Dataset records

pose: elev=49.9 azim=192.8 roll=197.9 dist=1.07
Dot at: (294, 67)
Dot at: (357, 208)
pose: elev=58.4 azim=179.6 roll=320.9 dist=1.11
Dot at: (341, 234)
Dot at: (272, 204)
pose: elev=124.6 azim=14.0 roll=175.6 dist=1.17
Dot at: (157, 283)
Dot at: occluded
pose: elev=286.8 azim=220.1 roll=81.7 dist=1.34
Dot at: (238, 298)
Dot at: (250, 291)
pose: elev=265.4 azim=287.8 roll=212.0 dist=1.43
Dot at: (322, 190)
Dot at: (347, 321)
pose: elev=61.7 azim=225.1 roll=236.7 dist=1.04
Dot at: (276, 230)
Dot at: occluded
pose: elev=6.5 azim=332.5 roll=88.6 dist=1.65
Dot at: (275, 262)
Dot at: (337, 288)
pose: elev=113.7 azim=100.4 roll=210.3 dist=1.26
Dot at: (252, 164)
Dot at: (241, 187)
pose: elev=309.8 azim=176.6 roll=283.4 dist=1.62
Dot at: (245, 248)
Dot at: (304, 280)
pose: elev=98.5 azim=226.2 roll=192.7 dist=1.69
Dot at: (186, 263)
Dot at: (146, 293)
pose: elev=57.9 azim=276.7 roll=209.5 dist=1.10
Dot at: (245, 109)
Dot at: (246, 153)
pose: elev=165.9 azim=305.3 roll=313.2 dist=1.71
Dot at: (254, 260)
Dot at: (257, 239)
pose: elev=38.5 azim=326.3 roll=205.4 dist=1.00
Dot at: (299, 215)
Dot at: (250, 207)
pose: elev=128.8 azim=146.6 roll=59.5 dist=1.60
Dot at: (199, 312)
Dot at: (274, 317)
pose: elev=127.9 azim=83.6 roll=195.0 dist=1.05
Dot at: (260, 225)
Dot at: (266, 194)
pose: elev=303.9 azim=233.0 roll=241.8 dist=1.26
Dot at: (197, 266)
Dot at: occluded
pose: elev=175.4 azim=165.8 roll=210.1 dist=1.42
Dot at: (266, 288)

* What is being asked *
Rewrite the items from the line containing "pose: elev=128.8 azim=146.6" through the end of the items, substituting "view" for every occurrence of "pose" and changing nothing else.

* Finished task *
view: elev=128.8 azim=146.6 roll=59.5 dist=1.60
Dot at: (199, 312)
Dot at: (274, 317)
view: elev=127.9 azim=83.6 roll=195.0 dist=1.05
Dot at: (260, 225)
Dot at: (266, 194)
view: elev=303.9 azim=233.0 roll=241.8 dist=1.26
Dot at: (197, 266)
Dot at: occluded
view: elev=175.4 azim=165.8 roll=210.1 dist=1.42
Dot at: (266, 288)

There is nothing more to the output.